Often but not always. Many issues are quite common and we can send instructions that we’ve already written out. If we find that a lot of people are confused about the same issue and that we keep having to clarify it, we’ll work with our documentation guy to turn our written instructions into a knowledge base article, so you should always check there [here] first to save yourself time. For problems that we can’t address off the tops of our heads, we do our best to reproduce in-house the error you’re seeing and try to learn what the problem is. Again, maybe there’s a better procedure we can suggest. If there’s an actual bug in our software, we take it to Engineering and it gets dealt with there.

How do you prefer to communicate?

By email. Since we deal a lot with images, we prefer email contact because we can send attachments, and there is a record of instructions that both we and you can fall back on.

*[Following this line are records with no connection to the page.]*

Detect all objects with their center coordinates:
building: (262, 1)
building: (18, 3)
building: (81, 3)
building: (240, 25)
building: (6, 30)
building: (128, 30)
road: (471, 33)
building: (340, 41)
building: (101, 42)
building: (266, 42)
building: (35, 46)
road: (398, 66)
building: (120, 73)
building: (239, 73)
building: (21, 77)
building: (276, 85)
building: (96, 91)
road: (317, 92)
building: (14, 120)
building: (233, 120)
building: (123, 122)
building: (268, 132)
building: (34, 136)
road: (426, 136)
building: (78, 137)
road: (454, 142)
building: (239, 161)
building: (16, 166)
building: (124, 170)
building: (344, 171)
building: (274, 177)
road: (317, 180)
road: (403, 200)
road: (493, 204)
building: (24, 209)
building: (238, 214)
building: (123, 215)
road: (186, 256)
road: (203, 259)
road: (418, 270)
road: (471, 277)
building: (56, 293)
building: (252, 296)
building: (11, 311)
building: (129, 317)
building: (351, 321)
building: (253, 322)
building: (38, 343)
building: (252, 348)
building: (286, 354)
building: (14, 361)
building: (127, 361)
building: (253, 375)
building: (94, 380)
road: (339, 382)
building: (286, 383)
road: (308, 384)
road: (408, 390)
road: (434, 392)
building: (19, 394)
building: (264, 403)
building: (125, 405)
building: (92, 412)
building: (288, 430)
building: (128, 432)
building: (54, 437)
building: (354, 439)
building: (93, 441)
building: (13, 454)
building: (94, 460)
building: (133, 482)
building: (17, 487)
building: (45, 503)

If you communicated with me three years ago, I still have your email. As noted before, these communications also form the genesis of our knowledge base articles.

What are the issues that customers come to you with most often?

Licensing errors, by far, and a lot of those come as users upgrade to new computers. Those we can usually sort out pretty quickly. Another big one is reprojection – customers using GeoExpress to reproject imagery – because it involves a lot of fine details and variables and it can become confusing. 

What is the best way for customers to help you help them?

Consistently, the biggest delay for me in helping people get back up and running is a lack of specific job and product related data.

What kinds of data? Can you give us a handy list of things we should have before contacting you?

Glad you asked:

  • product name and version number
  • other LizardTech products you have installed and their version numbers
  • which operating system(s) you use
  • how much free hard drive space your computer has
  • how much RAM your computer has
  • the type and size of the files you are encoding
  • for Express Server administrators, copies of your configuration files
  • the task you were working on at the time the problem occurred
  • the command you typed prior to the problem, if applicable
  • the exact error message, if applicable
  • whether you have restarted the computer and attempted to reproduce the problem

That would be a good start. Screenshots are very helpful. Screenshots of error messages, screenshots of images that don’t look right. A picture really is worth a thousand words.

What other things can delay getting a user back up and running?

(Laughs) People don’t always tell me the truth. I don’t know why. Maybe they’re embarrassed about something they tried but think they shouldn’t have, so I don’t get the complete story right away, which may delay finding the actual issue.

What would you say to those customers?

I’d say “I’ve been doing support for LizardTech for over four years so if you’re not telling me the truth, I’ll know it.”